**REQUIREMENT:** Arrange every line of the records below as a Markdown table with the columns "Row" and "Text", numbering the rows and leaving out blank lines.

**DATASET:**
>> begin
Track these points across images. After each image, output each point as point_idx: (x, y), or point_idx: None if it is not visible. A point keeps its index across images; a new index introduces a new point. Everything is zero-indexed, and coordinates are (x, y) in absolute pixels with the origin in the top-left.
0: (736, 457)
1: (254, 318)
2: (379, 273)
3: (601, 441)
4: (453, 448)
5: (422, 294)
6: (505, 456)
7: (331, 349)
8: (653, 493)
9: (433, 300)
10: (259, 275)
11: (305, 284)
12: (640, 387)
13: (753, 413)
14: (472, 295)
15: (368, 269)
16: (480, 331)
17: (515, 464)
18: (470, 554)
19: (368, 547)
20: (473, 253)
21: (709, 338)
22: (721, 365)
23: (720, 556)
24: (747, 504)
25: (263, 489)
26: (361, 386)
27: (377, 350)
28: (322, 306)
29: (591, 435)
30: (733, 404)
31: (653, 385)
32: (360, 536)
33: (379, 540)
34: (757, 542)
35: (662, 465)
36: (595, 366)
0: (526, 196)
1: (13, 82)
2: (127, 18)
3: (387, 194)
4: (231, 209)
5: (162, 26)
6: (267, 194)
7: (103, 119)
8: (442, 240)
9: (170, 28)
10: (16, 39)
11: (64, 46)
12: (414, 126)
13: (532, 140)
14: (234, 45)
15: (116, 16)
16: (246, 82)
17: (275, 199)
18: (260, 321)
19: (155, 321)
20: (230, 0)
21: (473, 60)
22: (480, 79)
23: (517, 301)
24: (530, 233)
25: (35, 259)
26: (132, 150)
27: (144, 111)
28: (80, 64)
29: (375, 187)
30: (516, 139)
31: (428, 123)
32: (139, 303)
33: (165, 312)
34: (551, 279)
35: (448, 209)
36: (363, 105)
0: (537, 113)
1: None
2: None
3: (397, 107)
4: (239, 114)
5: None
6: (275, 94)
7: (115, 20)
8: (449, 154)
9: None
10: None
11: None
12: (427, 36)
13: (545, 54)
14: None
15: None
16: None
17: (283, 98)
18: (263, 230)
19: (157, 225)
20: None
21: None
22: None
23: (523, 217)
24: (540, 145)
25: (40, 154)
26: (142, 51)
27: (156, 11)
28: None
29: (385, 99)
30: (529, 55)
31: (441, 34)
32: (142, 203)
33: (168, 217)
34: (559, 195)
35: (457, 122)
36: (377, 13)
>> end
**ANSWER IN FULL:**
| Row | Text |
|---|---|
| 1 | Track these points across images. After each image, output each point as point_idx: (x, y), or point_idx: None if it is not visible. A point keeps its index across images; a new index introduces a new point. Everything is zero-indexed, and coordinates are (x, y) in absolute pixels with the origin in the top-left. |
| 2 | 0: (736, 457) |
| 3 | 1: (254, 318) |
| 4 | 2: (379, 273) |
| 5 | 3: (601, 441) |
| 6 | 4: (453, 448) |
| 7 | 5: (422, 294) |
| 8 | 6: (505, 456) |
| 9 | 7: (331, 349) |
| 10 | 8: (653, 493) |
| 11 | 9: (433, 300) |
| 12 | 10: (259, 275) |
| 13 | 11: (305, 284) |
| 14 | 12: (640, 387) |
| 15 | 13: (753, 413) |
| 16 | 14: (472, 295) |
| 17 | 15: (368, 269) |
| 18 | 16: (480, 331) |
| 19 | 17: (515, 464) |
| 20 | 18: (470, 554) |
| 21 | 19: (368, 547) |
| 22 | 20: (473, 253) |
| 23 | 21: (709, 338) |
| 24 | 22: (721, 365) |
| 25 | 23: (720, 556) |
| 26 | 24: (747, 504) |
| 27 | 25: (263, 489) |
| 28 | 26: (361, 386) |
| 29 | 27: (377, 350) |
| 30 | 28: (322, 306) |
| 31 | 29: (591, 435) |
| 32 | 30: (733, 404) |
| 33 | 31: (653, 385) |
| 34 | 32: (360, 536) |
| 35 | 33: (379, 540) |
| 36 | 34: (757, 542) |
| 37 | 35: (662, 465) |
| 38 | 36: (595, 366) |
| 39 | 0: (526, 196) |
| 40 | 1: (13, 82) |
| 41 | 2: (127, 18) |
| 42 | 3: (387, 194) |
| 43 | 4: (231, 209) |
| 44 | 5: (162, 26) |
| 45 | 6: (267, 194) |
| 46 | 7: (103, 119) |
| 47 | 8: (442, 240) |
| 48 | 9: (170, 28) |
| 49 | 10: (16, 39) |
| 50 | 11: (64, 46) |
| 51 | 12: (414, 126) |
| 52 | 13: (532, 140) |
| 53 | 14: (234, 45) |
| 54 | 15: (116, 16) |
| 55 | 16: (246, 82) |
| 56 | 17: (275, 199) |
| 57 | 18: (260, 321) |
| 58 | 19: (155, 321) |
| 59 | 20: (230, 0) |
| 60 | 21: (473, 60) |
| 61 | 22: (480, 79) |
| 62 | 23: (517, 301) |
| 63 | 24: (530, 233) |
| 64 | 25: (35, 259) |
| 65 | 26: (132, 150) |
| 66 | 27: (144, 111) |
| 67 | 28: (80, 64) |
| 68 | 29: (375, 187) |
| 69 | 30: (516, 139) |
| 70 | 31: (428, 123) |
| 71 | 32: (139, 303) |
| 72 | 33: (165, 312) |
| 73 | 34: (551, 279) |
| 74 | 35: (448, 209) |
| 75 | 36: (363, 105) |
| 76 | 0: (537, 113) |
| 77 | 1: None |
| 78 | 2: None |
| 79 | 3: (397, 107) |
| 80 | 4: (239, 114) |
| 81 | 5: None |
| 82 | 6: (275, 94) |
| 83 | 7: (115, 20) |
| 84 | 8: (449, 154) |
| 85 | 9: None |
| 86 | 10: None |
| 87 | 11: None |
| 88 | 12: (427, 36) |
| 89 | 13: (545, 54) |
| 90 | 14: None |
| 91 | 15: None |
| 92 | 16: None |
| 93 | 17: (283, 98) |
| 94 | 18: (263, 230) |
| 95 | 19: (157, 225) |
| 96 | 20: None |
| 97 | 21: None |
| 98 | 22: None |
| 99 | 23: (523, 217) |
| 100 | 24: (540, 145) |
| 101 | 25: (40, 154) |
| 102 | 26: (142, 51) |
| 103 | 27: (156, 11) |
| 104 | 28: None |
| 105 | 29: (385, 99) |
| 106 | 30: (529, 55) |
| 107 | 31: (441, 34) |
| 108 | 32: (142, 203) |
| 109 | 33: (168, 217) |
| 110 | 34: (559, 195) |
| 111 | 35: (457, 122) |
| 112 | 36: (377, 13) |